Faltaba poco para las 18 y ya había oscurecido. Ascendieron al avión, los pasajeros se ubicaron donde podían, los motores se pusieron en marcha, el barro del terreno atrapaba las ruedas dificultando el desplazamiento, al final de la pista, a unos 500 metros, un cerro se elevaba frente a la trayectoria de despegue. Por seguridad, sólo una linterna iluminaba los preparativos dentro de la cabina. Los frenos aferraron las ruedas, los motores fueron puestos al máximo de su potencia, el piloto liberó el avión y, con los comandos, lo preparó para que comenzara el despegue al superar la velocidad de pérdida de sustentación.
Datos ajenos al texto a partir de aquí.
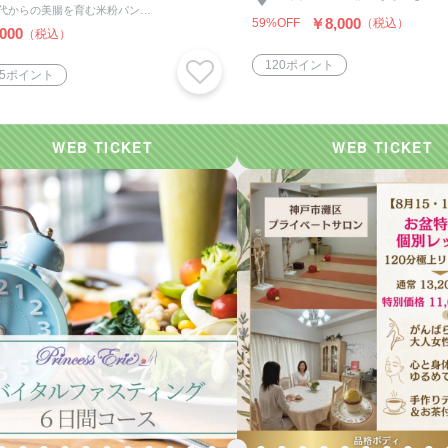
40代からの美腸を育む米粉パン教室【Okurimono-オクリモノ】
￥8,000
59%OFF
（税込）
000
（税込）
120ポイント
05ポイント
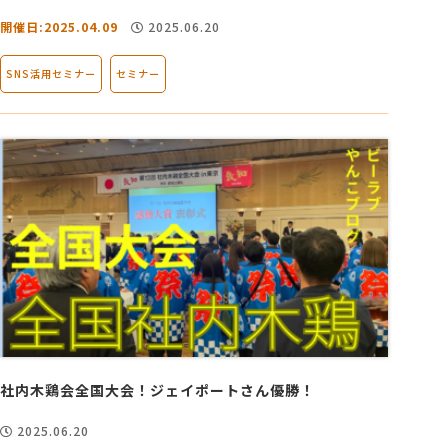
開催日:2025.04.09
2025.06.20
SNS活用セミナー
セミナー
社内木鶏会全国大会！ジェイポートさん優勝！
2025.06.20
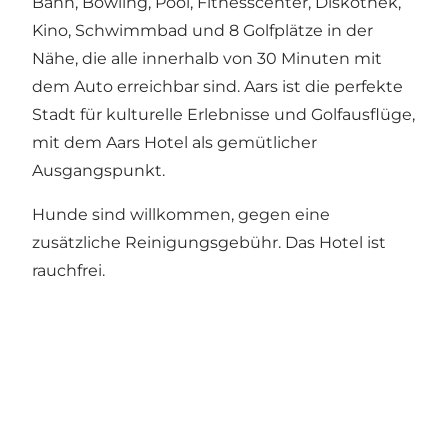
Bahn, Bowling, Pool, Fitnesscenter, Diskothek,
Kino, Schwimmbad und 8 Golfplätze in der
Nähe, die alle innerhalb von 30 Minuten mit
dem Auto erreichbar sind. Aars ist die perfekte
Stadt für kulturelle Erlebnisse und Golfausflüge,
mit dem Aars Hotel als gemütlicher
Ausgangspunkt.
Hunde sind willkommen, gegen eine
zusätzliche Reinigungsgebühr. Das Hotel ist
rauchfrei.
Saltos sobre el terreno desparejo, constantes correcciones con los pedales para mantener una línea recta, quedaban 100 metros de pista y el Twin Otter comenzó a elevarse. Un rápido viraje a la derecha evitó el cerro, los instrumentos marcaron el rumbo de regreso a Puerto Deseado mientras el altímetro controlaba la escasa altura. Veinte minutos después ascendieron y a las 20.30, aterrizaron en Puerto Deseado. Los heridos fueron trasladados a un hospital, Uriona, Poza y Bazán llevaron su orgulloso Twin Otter de regreso a Comodoro Rivadavia donde fueron recibidos, eufóricamente, por sus compañeros.

La Fuerza Aérea Argentina había cumplido con el precepto de traer de regreso al hogar a sus hombres eyectados, gracias al empuje y pericia de sus jóvenes, técnicos y pilotos, y la confiabilidad de un pequeño avión bimotor.

 

Extraído de una exposición realizada por el  Comodoro Marcelo Uriona y archivada en la Dirección de Estudios Históricos de la Fuerza Aérea

[1] Siglas de Short Take Off and Landing que identifica a las aeronaves que despegan y aterrizan en pistas de dimensiones reducidas.